Demek ki, diye düşünüyorum, şairlerde bizde olmayan bir “iç kulak” daha var. O kulağın duyduğu ses, bizim duyduğumuzdan farklı..
Sanırım, şairleri kadınlar için biz sıradanlara göre çekici kılan şey, kadınlarda da benzer bir “iç kulağın” varlığı olmalı..
Her kelimeyi, ilk söylendiği ortamdaki vurgusu ve anlamıyla duyup kaydeden ve sonra o sözle her karşılaştığında aynı anlamı kayıtlardan çıkarıp beyne gönderen bir iç kulak!
‘Tatlım deme bana!’
Örneğin, sevgilinize ilk kez “tatlım” dediğinizde, bunu olumsuz bir ortamda kullandıysanız, sonraki her “tatlım” deyişiniz o ilk anlamına referans veriyor: “Tatlım deme bana!.”
Ve siz sevgilinizin söylediğiniz normal bir söze neden bu kadar sinirlenebildiğini anlayamıyorsunuz..

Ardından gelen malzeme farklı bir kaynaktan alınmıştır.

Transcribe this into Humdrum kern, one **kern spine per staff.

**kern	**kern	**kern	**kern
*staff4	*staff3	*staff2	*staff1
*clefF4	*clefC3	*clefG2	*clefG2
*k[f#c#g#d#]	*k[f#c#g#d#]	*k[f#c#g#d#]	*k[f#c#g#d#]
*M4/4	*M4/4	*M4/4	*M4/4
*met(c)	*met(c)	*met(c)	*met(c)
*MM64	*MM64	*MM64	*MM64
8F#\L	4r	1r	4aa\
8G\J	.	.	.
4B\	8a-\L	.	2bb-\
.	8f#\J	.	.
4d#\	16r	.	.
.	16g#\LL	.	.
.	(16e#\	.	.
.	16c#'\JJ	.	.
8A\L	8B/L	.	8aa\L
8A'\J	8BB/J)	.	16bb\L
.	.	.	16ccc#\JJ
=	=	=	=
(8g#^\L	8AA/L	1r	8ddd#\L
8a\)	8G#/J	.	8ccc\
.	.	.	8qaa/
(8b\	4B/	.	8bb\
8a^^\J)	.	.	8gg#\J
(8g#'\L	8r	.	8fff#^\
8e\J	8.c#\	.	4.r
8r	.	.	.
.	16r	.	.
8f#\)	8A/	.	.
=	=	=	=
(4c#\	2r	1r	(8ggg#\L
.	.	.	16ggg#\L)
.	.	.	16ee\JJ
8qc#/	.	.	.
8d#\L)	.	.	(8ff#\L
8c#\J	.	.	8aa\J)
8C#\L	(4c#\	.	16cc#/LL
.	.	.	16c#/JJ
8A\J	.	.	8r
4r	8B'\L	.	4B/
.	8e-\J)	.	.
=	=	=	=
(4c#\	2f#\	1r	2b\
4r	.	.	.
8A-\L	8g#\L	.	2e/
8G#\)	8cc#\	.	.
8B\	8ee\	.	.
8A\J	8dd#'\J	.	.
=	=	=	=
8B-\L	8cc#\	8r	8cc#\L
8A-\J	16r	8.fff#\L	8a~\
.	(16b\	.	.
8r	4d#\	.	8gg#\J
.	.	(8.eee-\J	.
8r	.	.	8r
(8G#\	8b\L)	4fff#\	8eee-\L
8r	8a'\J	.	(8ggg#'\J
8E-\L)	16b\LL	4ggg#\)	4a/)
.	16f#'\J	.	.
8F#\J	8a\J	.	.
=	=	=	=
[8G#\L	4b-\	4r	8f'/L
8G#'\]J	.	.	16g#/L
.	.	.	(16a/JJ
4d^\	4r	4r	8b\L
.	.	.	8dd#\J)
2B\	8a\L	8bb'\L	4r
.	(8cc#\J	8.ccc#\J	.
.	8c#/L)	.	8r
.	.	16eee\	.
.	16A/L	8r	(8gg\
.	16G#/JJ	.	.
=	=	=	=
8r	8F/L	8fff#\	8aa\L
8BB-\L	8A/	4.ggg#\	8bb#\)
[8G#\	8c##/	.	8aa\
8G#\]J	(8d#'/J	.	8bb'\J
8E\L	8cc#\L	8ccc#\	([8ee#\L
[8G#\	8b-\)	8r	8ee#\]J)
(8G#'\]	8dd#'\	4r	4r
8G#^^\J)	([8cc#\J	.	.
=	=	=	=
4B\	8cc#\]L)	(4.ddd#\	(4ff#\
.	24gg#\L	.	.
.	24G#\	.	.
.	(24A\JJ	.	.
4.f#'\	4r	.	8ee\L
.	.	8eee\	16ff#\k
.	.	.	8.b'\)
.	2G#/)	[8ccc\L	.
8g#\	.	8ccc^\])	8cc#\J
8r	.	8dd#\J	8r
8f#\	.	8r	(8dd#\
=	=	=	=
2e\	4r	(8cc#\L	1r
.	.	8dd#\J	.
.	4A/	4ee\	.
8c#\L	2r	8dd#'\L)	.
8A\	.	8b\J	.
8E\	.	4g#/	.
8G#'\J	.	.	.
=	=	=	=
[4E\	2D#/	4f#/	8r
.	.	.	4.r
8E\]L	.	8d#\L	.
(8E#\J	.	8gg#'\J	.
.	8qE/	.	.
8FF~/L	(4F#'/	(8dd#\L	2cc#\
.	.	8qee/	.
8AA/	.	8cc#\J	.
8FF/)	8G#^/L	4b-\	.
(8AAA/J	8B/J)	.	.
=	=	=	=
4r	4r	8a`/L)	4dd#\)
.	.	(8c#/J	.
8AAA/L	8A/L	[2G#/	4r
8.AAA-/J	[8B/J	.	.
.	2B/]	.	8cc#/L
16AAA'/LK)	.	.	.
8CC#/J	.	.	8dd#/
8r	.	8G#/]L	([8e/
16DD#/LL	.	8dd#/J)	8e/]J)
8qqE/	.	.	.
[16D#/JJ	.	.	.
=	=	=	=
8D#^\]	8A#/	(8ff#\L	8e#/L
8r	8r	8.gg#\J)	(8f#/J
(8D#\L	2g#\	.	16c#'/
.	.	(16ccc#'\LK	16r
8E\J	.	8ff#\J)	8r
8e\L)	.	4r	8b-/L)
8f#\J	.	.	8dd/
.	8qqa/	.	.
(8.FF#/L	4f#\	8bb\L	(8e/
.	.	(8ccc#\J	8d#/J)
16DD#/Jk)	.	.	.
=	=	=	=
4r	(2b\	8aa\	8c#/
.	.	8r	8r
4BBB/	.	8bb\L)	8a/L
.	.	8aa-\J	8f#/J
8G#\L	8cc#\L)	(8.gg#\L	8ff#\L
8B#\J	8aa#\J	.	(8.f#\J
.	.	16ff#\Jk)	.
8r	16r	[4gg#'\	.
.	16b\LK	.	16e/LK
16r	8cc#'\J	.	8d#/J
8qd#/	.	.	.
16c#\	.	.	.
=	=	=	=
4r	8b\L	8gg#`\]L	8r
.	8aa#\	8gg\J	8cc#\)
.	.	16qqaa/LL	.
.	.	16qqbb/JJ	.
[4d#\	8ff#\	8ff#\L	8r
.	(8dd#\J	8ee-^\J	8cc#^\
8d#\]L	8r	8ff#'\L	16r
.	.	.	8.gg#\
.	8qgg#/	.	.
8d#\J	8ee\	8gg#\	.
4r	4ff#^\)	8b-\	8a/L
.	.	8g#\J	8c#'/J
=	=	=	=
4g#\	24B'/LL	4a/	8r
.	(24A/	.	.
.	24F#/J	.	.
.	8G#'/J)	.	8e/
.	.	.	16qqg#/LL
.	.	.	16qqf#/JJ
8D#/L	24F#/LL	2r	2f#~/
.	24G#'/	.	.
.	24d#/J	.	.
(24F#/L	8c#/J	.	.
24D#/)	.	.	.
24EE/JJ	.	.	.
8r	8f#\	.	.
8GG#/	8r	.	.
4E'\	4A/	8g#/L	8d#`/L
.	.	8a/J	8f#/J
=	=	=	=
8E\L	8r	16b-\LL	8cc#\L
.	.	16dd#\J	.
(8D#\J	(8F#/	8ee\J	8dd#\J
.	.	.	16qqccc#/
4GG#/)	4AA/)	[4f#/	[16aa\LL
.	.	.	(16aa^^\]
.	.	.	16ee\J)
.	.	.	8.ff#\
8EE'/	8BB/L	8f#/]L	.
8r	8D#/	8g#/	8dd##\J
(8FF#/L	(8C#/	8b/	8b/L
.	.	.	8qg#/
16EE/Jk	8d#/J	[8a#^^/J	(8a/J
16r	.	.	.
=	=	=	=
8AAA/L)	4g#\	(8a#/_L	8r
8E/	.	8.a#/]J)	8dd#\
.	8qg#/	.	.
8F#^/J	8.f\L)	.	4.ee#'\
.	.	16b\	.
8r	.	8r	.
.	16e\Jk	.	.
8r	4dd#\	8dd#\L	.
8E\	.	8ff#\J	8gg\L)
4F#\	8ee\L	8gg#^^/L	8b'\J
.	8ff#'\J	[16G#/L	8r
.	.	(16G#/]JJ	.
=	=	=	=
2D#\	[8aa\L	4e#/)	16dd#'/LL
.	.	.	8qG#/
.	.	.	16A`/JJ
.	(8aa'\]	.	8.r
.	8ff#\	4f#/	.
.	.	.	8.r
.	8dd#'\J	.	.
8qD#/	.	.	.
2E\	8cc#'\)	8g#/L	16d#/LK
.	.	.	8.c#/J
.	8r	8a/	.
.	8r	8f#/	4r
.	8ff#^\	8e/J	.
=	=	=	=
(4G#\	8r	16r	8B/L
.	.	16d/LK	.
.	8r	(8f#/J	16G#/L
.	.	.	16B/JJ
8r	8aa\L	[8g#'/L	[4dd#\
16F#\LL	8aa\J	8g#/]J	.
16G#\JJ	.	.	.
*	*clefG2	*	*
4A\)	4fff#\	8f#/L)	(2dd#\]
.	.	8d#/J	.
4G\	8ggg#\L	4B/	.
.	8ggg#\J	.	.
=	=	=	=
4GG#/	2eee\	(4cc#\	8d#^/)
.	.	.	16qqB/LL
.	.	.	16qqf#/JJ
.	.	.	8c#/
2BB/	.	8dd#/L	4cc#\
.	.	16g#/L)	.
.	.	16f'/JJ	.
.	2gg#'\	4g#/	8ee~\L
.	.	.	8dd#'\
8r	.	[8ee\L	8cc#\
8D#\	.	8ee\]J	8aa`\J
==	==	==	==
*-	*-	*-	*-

İşte böyle bir “iç kulak”tan söz ediyorum..
Artık, kadınların erkek şairlerden neden daha çok hoşlandıklarını daha kolay anlayabiliyorum..
Varsın şair sözü güvenilmez olsun.. Ne önemi var?
Önemli olan duygular değil mi ve o duyguları da en iyi şairler anlatmıyor mu?